Defining conservatism

To be conservative... is to prefer the familiar to the unknown, to prefer the tried to the untried, fact to mystery, the actual to the possible, the limited to the unbounded, the near to the distant, the sufficient to the superabundant, the convenient to the perfect, present laughter to utopian bliss.

— Michael Oakeshott

The conscience of the conservative is pricked by anyone who would debase the dignity of the individual human being. Today, therefore, he is at odds with dictators who rule by terror, and equally with those gentler collectivists who ask our permission to play God with the human race.

— Barry Goldwater

The conservative is concerned, first of all, for the regeneration of spirit and character—with the perennial problem of the inner order of the soul, the restoration of the ethical understanding, and the religious sanction upon which any life worth living is founded. This is conservatism at its highest.

— Russell Kirk

Social theory in the West has recognized that society is in a continual state of dynamic tension and change, and therefore conservatism, like any other social philosophy, must be in part a theory of change. It must recognize change, advocate it, and resist it, as the case may be. But conservatism as a living political force has not believed that society can be made static by human political art or prudence, nor can one say that the articulate conservatives have advocated such a situation as an ideal. Conservatism is rather, in this respect, a philosophy of social evolution, in which certain lasting values are defended within the framework of the tension of political conflict..... Conservatism is primarily a spirit animating political behavior, it is a way of life, and it is a manner of judging life.

— Francis Graham Wilson

Conservatism is a structure of thought, a style, it seems to me, as well as a set ofpolitical dispositions toward state and society. Thirty years ago, while still a graduate student at Berkeley, I came across the writings of the post-Revolutionary conservatives in Europe: Louis de Bonald, Joseph Marie de Maistre, Edmund Burke, Georg Friedrich Hegel, Ludwig von Haller, and, somewhat later, the greatest of them, Alexis de Tocqueville (in whose genius, to be sure, lay both liberalism and conservatism. History has made the latter dominant, however.) It seemed to me then, and still does now, that these works told me things about the nature of power and society that I had not gotten from my more or less conventional education as an undergraduate and that the basic perspectives of the conservatives are useful to historical and social analysis irrespective of whether one is himself conservative, liberal, or radical .... Movements of ideas in history are important to us chiefly for the degree of perspective they provide in the understanding of the world around us. The conservatives were prophets of the past.
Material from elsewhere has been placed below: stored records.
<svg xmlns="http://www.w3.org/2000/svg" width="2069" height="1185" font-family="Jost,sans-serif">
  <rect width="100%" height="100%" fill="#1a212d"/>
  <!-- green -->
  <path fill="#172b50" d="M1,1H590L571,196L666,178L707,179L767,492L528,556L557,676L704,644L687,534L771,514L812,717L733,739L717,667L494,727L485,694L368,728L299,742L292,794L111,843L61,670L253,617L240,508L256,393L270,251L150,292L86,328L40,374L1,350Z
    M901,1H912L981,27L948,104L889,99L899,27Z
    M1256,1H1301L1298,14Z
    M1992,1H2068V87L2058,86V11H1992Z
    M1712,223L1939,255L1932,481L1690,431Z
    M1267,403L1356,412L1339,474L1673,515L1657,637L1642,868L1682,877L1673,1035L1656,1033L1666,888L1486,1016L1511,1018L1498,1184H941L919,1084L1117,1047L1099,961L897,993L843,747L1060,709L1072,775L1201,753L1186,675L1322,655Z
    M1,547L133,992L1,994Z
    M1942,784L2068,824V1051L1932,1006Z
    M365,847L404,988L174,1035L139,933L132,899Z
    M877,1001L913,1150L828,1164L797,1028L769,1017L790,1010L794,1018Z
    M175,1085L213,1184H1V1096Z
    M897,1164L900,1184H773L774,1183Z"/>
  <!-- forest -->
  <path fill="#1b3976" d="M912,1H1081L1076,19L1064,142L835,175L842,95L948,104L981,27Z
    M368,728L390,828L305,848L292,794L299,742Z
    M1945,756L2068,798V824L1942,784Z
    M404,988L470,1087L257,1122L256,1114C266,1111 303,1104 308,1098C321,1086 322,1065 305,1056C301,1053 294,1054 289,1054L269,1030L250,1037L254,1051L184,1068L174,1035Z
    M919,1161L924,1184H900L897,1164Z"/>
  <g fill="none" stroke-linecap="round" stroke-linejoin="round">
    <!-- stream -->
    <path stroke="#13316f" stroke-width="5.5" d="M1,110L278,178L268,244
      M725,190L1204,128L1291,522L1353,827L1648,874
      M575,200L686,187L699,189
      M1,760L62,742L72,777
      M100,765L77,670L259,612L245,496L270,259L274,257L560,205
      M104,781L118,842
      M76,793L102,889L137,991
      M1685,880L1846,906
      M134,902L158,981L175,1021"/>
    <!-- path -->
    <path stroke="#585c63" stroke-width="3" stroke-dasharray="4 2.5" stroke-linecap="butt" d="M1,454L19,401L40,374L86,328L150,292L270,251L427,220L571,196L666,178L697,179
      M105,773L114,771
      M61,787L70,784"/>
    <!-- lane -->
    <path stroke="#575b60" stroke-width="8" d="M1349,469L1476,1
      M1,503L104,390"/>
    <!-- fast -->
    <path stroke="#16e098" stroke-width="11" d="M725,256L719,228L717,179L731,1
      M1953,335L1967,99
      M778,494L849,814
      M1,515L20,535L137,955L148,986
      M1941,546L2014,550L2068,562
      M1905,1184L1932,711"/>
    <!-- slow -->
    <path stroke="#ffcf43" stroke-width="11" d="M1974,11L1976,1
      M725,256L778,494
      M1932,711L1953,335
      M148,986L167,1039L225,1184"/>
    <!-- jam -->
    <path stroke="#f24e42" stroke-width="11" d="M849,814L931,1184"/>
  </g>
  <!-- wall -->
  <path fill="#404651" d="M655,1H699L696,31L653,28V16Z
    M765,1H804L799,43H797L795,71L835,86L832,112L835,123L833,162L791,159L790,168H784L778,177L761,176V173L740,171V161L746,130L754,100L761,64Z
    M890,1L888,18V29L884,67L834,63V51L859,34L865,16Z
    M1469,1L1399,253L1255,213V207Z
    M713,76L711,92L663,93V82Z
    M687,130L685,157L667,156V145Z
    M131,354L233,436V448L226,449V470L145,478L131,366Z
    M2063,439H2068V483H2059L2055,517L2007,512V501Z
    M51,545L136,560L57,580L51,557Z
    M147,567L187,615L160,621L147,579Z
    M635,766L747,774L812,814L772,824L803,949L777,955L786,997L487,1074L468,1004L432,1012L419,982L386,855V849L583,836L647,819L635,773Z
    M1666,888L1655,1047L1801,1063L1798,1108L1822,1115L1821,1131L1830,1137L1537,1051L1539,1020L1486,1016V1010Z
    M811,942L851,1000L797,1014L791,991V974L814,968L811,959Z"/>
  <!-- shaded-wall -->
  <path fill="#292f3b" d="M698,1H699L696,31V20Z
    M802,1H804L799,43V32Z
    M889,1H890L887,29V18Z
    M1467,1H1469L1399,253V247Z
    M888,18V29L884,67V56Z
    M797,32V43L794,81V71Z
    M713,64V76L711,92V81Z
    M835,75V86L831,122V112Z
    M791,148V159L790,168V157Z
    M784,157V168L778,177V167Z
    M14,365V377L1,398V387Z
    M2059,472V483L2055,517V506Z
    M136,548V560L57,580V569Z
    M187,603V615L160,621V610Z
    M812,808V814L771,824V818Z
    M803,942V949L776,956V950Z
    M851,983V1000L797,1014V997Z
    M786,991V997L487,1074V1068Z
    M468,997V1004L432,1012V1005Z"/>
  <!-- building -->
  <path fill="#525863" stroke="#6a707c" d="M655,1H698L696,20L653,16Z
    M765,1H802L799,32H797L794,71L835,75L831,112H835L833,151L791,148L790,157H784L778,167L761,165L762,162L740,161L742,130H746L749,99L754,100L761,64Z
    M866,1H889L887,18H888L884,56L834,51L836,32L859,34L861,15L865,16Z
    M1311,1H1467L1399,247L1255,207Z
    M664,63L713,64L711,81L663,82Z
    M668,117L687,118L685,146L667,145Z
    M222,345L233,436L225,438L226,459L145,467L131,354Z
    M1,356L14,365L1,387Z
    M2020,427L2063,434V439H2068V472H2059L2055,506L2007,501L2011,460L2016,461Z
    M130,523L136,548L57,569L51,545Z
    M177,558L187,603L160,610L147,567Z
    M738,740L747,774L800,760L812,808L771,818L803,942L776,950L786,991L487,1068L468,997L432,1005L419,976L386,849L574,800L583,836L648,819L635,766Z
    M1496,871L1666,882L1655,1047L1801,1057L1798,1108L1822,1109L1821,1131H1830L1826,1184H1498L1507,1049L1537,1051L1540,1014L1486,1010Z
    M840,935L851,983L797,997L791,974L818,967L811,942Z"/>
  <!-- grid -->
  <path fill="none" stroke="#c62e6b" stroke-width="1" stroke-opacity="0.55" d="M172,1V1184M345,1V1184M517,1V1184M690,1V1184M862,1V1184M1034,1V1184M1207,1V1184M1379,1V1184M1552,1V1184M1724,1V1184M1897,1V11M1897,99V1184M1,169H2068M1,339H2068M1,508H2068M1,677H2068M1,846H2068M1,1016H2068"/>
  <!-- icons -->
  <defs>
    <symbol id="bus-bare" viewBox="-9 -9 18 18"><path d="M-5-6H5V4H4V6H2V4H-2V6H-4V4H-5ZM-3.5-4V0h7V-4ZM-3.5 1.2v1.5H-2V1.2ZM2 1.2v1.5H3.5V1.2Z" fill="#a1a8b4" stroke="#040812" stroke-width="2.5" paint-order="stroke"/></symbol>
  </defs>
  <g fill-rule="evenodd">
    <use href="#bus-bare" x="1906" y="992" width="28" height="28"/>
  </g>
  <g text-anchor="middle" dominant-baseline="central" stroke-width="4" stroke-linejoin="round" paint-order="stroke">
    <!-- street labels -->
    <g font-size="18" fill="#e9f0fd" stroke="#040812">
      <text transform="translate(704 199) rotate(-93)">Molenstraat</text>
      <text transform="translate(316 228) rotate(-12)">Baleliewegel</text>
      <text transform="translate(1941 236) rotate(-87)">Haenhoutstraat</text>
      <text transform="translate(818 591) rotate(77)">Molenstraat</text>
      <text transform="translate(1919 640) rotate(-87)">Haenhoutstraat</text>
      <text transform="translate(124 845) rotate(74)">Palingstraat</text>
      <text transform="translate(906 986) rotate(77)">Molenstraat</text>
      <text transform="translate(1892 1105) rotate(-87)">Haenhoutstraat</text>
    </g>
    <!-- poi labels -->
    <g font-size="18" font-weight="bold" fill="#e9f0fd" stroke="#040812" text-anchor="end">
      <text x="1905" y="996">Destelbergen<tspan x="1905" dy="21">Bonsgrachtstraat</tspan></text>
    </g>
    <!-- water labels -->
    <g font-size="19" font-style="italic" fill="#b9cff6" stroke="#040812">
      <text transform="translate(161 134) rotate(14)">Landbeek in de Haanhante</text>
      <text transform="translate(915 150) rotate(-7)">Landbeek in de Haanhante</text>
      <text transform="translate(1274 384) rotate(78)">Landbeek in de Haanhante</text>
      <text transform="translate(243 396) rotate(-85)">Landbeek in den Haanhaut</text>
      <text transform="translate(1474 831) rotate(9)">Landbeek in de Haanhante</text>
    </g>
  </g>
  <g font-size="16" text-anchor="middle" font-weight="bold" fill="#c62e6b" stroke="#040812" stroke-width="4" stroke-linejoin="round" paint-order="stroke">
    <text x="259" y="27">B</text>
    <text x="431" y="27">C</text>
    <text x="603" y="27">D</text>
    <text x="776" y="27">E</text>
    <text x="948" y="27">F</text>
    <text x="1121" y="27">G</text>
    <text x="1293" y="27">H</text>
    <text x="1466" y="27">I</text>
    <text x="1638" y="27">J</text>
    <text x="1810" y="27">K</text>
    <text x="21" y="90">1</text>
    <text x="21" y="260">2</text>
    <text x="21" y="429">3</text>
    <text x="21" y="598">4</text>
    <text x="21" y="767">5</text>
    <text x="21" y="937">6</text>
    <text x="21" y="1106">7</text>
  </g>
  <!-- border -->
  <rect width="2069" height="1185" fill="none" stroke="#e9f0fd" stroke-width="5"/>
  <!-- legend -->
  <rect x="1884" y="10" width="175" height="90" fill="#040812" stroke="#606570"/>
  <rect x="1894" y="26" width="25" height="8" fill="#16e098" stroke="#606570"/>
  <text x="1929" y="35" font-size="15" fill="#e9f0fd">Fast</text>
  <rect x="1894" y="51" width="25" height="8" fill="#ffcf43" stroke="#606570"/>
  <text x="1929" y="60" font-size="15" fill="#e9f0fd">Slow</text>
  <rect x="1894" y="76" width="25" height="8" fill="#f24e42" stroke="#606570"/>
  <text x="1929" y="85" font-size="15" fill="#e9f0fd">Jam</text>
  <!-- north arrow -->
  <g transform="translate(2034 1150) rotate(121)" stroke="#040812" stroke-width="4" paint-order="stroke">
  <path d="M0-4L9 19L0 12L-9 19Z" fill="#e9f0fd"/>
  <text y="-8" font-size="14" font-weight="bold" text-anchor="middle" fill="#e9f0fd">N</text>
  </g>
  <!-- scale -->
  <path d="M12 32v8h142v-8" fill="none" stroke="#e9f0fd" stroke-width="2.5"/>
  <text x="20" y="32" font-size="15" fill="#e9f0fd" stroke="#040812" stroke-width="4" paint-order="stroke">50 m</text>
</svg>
They were out of sympathy with the world that was being born, nostalgic, and frequently the victims of romantic archaism. So much is true. But they had two overriding excellences that their rationalist-liberal contemporaries did not have: First, they began not with an imaginary natural order—with a set of natural rights, liberties, and harmonies—but with the actual institutions, groups, and social roles that they found around them.... Second, the conservatives had a profound sense of historical development and, with this, a sense of the ineffaceability of the historical record that lies in traditions and customs. Man’s identity, they declared, almost in the words of contemporary historical psychology, has roots in times as well as in space.

— Robert Nisbet

 The true conservative is one who sees the universe as a paradigm of essences, of which the phenomenology of the world is a sort of continuing approximation.

— Richard Weaver

 Conservatism starts from a sentiment that all mature people can readily share: the sentiment that good things are easily destroyed, but not easily created. This is especially true of the good things that come to us as collective assets: peace, freedom, law, civility, public spirit, the security of property and family life, in all of which we depend on the cooperation of others while having no means singlehandedly to obtain it. In respect of such things, the work of destruction is quick, easy and exhilarating; the work of creation slow, laborious and dull. That is one of the lessons of the twentieth century. It is also one reason why conservatives suffer such a disadvantage when it comes to public opinion. Their position is true but boring, that of their opponents exciting but false.